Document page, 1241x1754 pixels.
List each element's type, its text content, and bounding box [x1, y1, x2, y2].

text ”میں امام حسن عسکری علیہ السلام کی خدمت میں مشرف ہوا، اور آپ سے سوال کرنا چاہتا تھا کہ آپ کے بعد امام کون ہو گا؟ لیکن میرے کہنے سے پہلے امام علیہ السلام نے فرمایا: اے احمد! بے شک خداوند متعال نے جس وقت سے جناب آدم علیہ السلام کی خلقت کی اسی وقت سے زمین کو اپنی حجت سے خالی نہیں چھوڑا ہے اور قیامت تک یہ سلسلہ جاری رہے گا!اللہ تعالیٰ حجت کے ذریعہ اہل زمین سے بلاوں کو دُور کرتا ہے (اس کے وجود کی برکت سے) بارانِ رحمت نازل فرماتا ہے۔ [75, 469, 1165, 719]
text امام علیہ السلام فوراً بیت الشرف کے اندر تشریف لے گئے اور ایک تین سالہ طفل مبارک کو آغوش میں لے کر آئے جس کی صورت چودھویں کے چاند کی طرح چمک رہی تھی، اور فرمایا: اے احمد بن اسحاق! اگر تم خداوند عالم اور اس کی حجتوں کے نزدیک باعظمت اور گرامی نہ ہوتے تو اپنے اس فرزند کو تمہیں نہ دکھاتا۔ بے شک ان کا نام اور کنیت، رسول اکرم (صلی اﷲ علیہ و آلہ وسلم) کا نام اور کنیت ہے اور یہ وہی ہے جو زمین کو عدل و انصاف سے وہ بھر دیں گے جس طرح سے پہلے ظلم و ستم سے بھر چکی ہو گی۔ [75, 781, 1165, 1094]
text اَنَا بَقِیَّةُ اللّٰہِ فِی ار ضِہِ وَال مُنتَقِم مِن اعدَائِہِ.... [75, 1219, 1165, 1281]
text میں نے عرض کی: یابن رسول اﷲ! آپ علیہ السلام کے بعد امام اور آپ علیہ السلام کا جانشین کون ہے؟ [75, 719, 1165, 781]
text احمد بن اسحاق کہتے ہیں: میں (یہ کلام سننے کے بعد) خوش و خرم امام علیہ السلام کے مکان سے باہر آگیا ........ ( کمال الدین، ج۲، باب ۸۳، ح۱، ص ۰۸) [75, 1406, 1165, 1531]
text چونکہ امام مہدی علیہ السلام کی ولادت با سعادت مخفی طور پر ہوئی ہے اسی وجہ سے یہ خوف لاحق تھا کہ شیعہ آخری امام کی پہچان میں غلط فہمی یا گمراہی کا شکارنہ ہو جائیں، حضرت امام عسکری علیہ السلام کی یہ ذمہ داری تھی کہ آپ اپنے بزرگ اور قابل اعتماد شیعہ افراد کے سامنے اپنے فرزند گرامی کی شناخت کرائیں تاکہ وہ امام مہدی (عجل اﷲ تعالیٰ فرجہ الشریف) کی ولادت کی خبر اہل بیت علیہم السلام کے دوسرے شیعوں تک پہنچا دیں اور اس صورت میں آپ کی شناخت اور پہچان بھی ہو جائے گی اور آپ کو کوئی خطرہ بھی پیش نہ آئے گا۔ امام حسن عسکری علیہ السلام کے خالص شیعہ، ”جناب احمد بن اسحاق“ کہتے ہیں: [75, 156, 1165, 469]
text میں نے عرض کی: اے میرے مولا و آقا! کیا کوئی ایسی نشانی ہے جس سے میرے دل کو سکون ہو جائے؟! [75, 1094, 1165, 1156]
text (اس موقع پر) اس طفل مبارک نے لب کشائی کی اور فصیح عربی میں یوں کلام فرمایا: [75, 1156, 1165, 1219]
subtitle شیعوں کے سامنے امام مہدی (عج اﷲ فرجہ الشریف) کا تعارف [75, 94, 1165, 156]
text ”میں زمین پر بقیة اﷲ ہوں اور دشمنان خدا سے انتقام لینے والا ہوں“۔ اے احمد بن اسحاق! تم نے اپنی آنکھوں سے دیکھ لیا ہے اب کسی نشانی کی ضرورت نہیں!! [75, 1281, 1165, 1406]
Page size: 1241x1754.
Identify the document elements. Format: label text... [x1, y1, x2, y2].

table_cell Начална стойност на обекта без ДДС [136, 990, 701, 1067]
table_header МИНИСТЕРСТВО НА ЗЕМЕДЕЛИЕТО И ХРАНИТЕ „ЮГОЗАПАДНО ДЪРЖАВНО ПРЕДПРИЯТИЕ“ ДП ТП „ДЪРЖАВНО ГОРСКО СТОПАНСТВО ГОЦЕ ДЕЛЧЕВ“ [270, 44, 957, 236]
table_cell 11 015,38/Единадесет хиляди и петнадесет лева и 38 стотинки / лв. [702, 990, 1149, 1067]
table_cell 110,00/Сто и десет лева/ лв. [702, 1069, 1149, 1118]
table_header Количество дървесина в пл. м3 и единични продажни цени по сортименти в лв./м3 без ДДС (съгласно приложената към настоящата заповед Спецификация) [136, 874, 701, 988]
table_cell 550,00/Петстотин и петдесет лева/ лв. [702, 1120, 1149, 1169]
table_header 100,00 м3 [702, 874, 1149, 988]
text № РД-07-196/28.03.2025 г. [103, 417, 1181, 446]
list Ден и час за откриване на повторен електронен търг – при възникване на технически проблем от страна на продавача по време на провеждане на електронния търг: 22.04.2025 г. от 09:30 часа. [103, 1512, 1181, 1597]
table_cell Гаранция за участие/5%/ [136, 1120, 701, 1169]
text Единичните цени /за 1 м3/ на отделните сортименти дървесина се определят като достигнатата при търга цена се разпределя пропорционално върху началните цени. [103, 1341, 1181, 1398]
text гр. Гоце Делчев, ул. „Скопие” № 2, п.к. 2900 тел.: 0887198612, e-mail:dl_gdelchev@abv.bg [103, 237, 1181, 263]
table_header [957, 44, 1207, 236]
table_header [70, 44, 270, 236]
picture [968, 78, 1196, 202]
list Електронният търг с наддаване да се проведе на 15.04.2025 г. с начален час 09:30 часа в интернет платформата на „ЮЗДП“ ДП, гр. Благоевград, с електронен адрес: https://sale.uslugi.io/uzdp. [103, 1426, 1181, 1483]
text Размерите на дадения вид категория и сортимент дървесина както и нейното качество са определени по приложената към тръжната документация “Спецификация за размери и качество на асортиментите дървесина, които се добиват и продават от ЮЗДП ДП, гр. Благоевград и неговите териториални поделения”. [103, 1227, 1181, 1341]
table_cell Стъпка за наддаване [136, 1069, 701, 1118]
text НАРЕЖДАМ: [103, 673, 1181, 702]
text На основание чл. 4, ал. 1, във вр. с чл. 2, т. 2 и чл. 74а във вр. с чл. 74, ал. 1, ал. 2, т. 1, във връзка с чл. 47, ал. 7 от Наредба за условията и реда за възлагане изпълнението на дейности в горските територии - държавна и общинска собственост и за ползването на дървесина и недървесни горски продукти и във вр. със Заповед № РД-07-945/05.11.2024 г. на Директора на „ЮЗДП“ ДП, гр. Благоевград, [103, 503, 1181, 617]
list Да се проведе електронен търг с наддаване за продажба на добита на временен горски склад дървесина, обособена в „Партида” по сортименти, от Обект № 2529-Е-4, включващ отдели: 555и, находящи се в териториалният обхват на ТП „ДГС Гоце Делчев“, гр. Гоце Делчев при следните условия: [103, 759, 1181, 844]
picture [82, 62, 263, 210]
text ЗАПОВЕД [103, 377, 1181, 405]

##########

Directive:
Repeat the listing. Keep each line precisely as shown.

Answer to this exercise:
Document page, 1241x1754 pixels.
List each element's type, its text content, and bounding box [x1, y1, x2, y2].

text ”میں امام حسن عسکری علیہ السلام کی خدمت میں مشرف ہوا، اور آپ سے سوال کرنا چاہتا تھا کہ آپ کے بعد امام کون ہو گا؟ لیکن میرے کہنے سے پہلے امام علیہ السلام نے فرمایا: اے احمد! بے شک خداوند متعال نے جس وقت سے جناب آدم علیہ السلام کی خلقت کی اسی وقت سے زمین کو اپنی حجت سے خالی نہیں چھوڑا ہے اور قیامت تک یہ سلسلہ جاری رہے گا!اللہ تعالیٰ حجت کے ذریعہ اہل زمین سے بلاوں کو دُور کرتا ہے (اس کے وجود کی برکت سے) بارانِ رحمت نازل فرماتا ہے۔ [75, 469, 1165, 719]
text امام علیہ السلام فوراً بیت الشرف کے اندر تشریف لے گئے اور ایک تین سالہ طفل مبارک کو آغوش میں لے کر آئے جس کی صورت چودھویں کے چاند کی طرح چمک رہی تھی، اور فرمایا: اے احمد بن اسحاق! اگر تم خداوند عالم اور اس کی حجتوں کے نزدیک باعظمت اور گرامی نہ ہوتے تو اپنے اس فرزند کو تمہیں نہ دکھاتا۔ بے شک ان کا نام اور کنیت، رسول اکرم (صلی اﷲ علیہ و آلہ وسلم) کا نام اور کنیت ہے اور یہ وہی ہے جو زمین کو عدل و انصاف سے وہ بھر دیں گے جس طرح سے پہلے ظلم و ستم سے بھر چکی ہو گی۔ [75, 781, 1165, 1094]
text اَنَا بَقِیَّةُ اللّٰہِ فِی ار ضِہِ وَال مُنتَقِم مِن اعدَائِہِ.... [75, 1219, 1165, 1281]
text میں نے عرض کی: یابن رسول اﷲ! آپ علیہ السلام کے بعد امام اور آپ علیہ السلام کا جانشین کون ہے؟ [75, 719, 1165, 781]
text احمد بن اسحاق کہتے ہیں: میں (یہ کلام سننے کے بعد) خوش و خرم امام علیہ السلام کے مکان سے باہر آگیا ........ ( کمال الدین، ج۲، باب ۸۳، ح۱، ص ۰۸) [75, 1406, 1165, 1531]
text چونکہ امام مہدی علیہ السلام کی ولادت با سعادت مخفی طور پر ہوئی ہے اسی وجہ سے یہ خوف لاحق تھا کہ شیعہ آخری امام کی پہچان میں غلط فہمی یا گمراہی کا شکارنہ ہو جائیں، حضرت امام عسکری علیہ السلام کی یہ ذمہ داری تھی کہ آپ اپنے بزرگ اور قابل اعتماد شیعہ افراد کے سامنے اپنے فرزند گرامی کی شناخت کرائیں تاکہ وہ امام مہدی (عجل اﷲ تعالیٰ فرجہ الشریف) کی ولادت کی خبر اہل بیت علیہم السلام کے دوسرے شیعوں تک پہنچا دیں اور اس صورت میں آپ کی شناخت اور پہچان بھی ہو جائے گی اور آپ کو کوئی خطرہ بھی پیش نہ آئے گا۔ امام حسن عسکری علیہ السلام کے خالص شیعہ، ”جناب احمد بن اسحاق“ کہتے ہیں: [75, 156, 1165, 469]
text میں نے عرض کی: اے میرے مولا و آقا! کیا کوئی ایسی نشانی ہے جس سے میرے دل کو سکون ہو جائے؟! [75, 1094, 1165, 1156]
text (اس موقع پر) اس طفل مبارک نے لب کشائی کی اور فصیح عربی میں یوں کلام فرمایا: [75, 1156, 1165, 1219]
subtitle شیعوں کے سامنے امام مہدی (عج اﷲ فرجہ الشریف) کا تعارف [75, 94, 1165, 156]
text ”میں زمین پر بقیة اﷲ ہوں اور دشمنان خدا سے انتقام لینے والا ہوں“۔ اے احمد بن اسحاق! تم نے اپنی آنکھوں سے دیکھ لیا ہے اب کسی نشانی کی ضرورت نہیں!! [75, 1281, 1165, 1406]
Page size: 1241x1754.
Identify the document elements. Format: label text... [x1, y1, x2, y2].

table_cell Начална стойност на обекта без ДДС [136, 990, 701, 1067]
table_header МИНИСТЕРСТВО НА ЗЕМЕДЕЛИЕТО И ХРАНИТЕ „ЮГОЗАПАДНО ДЪРЖАВНО ПРЕДПРИЯТИЕ“ ДП ТП „ДЪРЖАВНО ГОРСКО СТОПАНСТВО ГОЦЕ ДЕЛЧЕВ“ [270, 44, 957, 236]
table_cell 11 015,38/Единадесет хиляди и петнадесет лева и 38 стотинки / лв. [702, 990, 1149, 1067]
table_cell 110,00/Сто и десет лева/ лв. [702, 1069, 1149, 1118]
table_header Количество дървесина в пл. м3 и единични продажни цени по сортименти в лв./м3 без ДДС (съгласно приложената към настоящата заповед Спецификация) [136, 874, 701, 988]
table_cell 550,00/Петстотин и петдесет лева/ лв. [702, 1120, 1149, 1169]
table_header 100,00 м3 [702, 874, 1149, 988]
text № РД-07-196/28.03.2025 г. [103, 417, 1181, 446]
list Ден и час за откриване на повторен електронен търг – при възникване на технически проблем от страна на продавача по време на провеждане на електронния търг: 22.04.2025 г. от 09:30 часа. [103, 1512, 1181, 1597]
table_cell Гаранция за участие/5%/ [136, 1120, 701, 1169]
text Единичните цени /за 1 м3/ на отделните сортименти дървесина се определят като достигнатата при търга цена се разпределя пропорционално върху началните цени. [103, 1341, 1181, 1398]
text гр. Гоце Делчев, ул. „Скопие” № 2, п.к. 2900 тел.: 0887198612, e-mail:dl_gdelchev@abv.bg [103, 237, 1181, 263]
table_header [957, 44, 1207, 236]
table_header [70, 44, 270, 236]
picture [968, 78, 1196, 202]
list Електронният търг с наддаване да се проведе на 15.04.2025 г. с начален час 09:30 часа в интернет платформата на „ЮЗДП“ ДП, гр. Благоевград, с електронен адрес: https://sale.uslugi.io/uzdp. [103, 1426, 1181, 1483]
text Размерите на дадения вид категория и сортимент дървесина както и нейното качество са определени по приложената към тръжната документация “Спецификация за размери и качество на асортиментите дървесина, които се добиват и продават от ЮЗДП ДП, гр. Благоевград и неговите териториални поделения”. [103, 1227, 1181, 1341]
table_cell Стъпка за наддаване [136, 1069, 701, 1118]
text НАРЕЖДАМ: [103, 673, 1181, 702]
text На основание чл. 4, ал. 1, във вр. с чл. 2, т. 2 и чл. 74а във вр. с чл. 74, ал. 1, ал. 2, т. 1, във връзка с чл. 47, ал. 7 от Наредба за условията и реда за възлагане изпълнението на дейности в горските територии - държавна и общинска собственост и за ползването на дървесина и недървесни горски продукти и във вр. със Заповед № РД-07-945/05.11.2024 г. на Директора на „ЮЗДП“ ДП, гр. Благоевград, [103, 503, 1181, 617]
list Да се проведе електронен търг с наддаване за продажба на добита на временен горски склад дървесина, обособена в „Партида” по сортименти, от Обект № 2529-Е-4, включващ отдели: 555и, находящи се в териториалният обхват на ТП „ДГС Гоце Делчев“, гр. Гоце Делчев при следните условия: [103, 759, 1181, 844]
picture [82, 62, 263, 210]
text ЗАПОВЕД [103, 377, 1181, 405]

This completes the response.